▸ Exercise text:
[Start of Attachment]
Fri, 13 May 2016, 10:48 PM (-06:00) Creative Commons License

1. Thursday

We had tested the logic. We made some changes and tested again. And when we deployed into production, we tested again, pushing a few small datasets thru the route to make sure that everything worked as expected, which it did.

“Let me give you a complete data dump now,” Vyas said.

And we ran it thru the system.

“The route is processing the input files,” I reported. And then a few moments later, “It’s generating the output files.” And then finally, after a few more moments, “The output files are being picked up by the listener.”

After all the output files were picked up, we waited a moment, and then he confirmed, “I got the data in our system.”

But a few minutes later someone chimed in on one of our Skype channels, “We’re getting a bunch of bogus messages without a time tag. And soon after that, there was a cascade of automated notifications and alarms sent out by email.

Although in our post mortem we weren’t so sure that those alarms were related to our errors, and although the root cause of the problem was the format of the input files, it’s indisputable that it was the execution of my code that unleashed those furies.

“Sorry guys,” I later said.

“Tomorrow,” Vyas said, “we’ll turn the system on.”

2. Friday

The next morning, I Skyped Vyas my plan. “I’ll manually process a few of the oldest files. If they run ok, then we can turn the system on.”

“Awesome,” he said.

Moments later I was again reporting the progress.

“The route processing the input files,” I said. And then, “It’s generating the output files.” And finally, “The output files are being picked up by the listener.” (Sound familiar?)
[End of Attachment]
▸ Data excerpt:
[Start of Attachment]
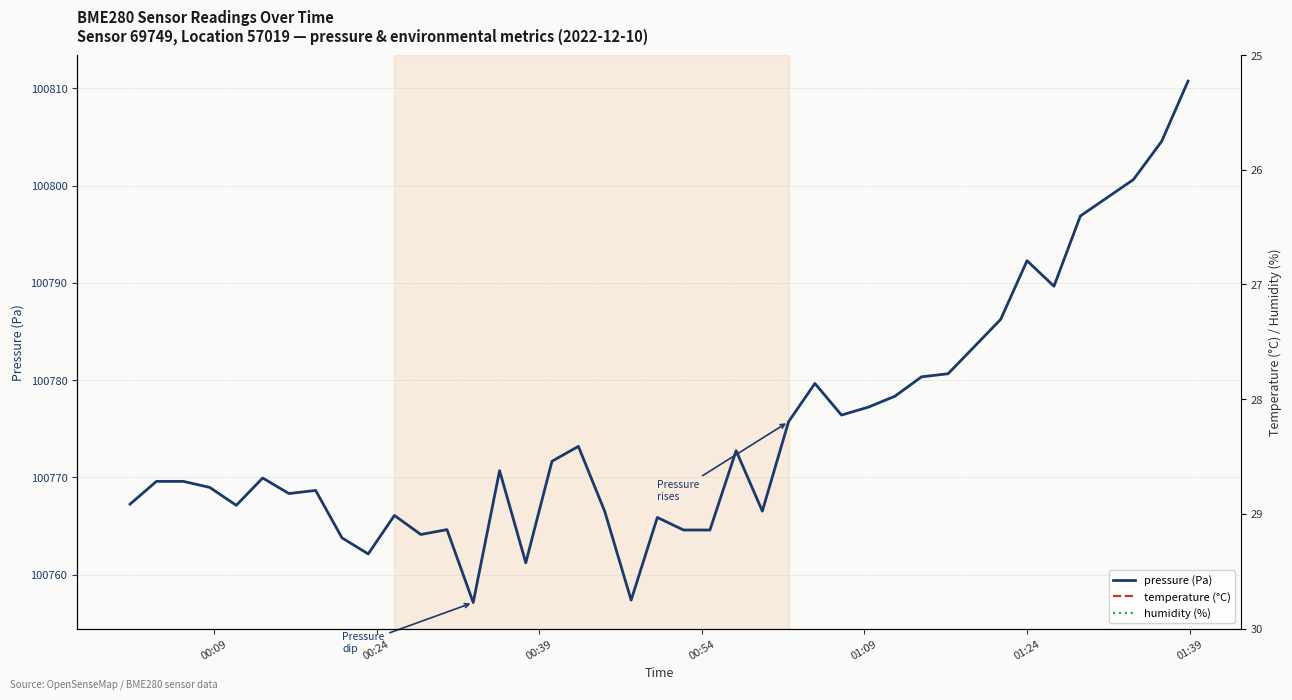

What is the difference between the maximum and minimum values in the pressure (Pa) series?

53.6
[End of Attachment]
▸ Requirement 1:
Return the passage of the deployment story from "And we ran it" to "out by email.", unchanged.
▸ Requirement 2:
According to the deployment story, what was the root cause of the problem?

▸ Task solution 1:
And we ran it thru the system.

“The route is processing the input files,” I reported. And then a few moments later, “It’s generating the output files.” And then finally, after a few more moments, “The output files are being picked up by the listener.”

After all the output files were picked up, we waited a moment, and then he confirmed, “I got the data in our system.”

But a few minutes later someone chimed in on one of our Skype channels, “We’re getting a bunch of bogus messages without a time tag. And soon after that, there was a cascade of automated notifications and alarms sent out by email.

▸ Task solution 2:
The format of the input files.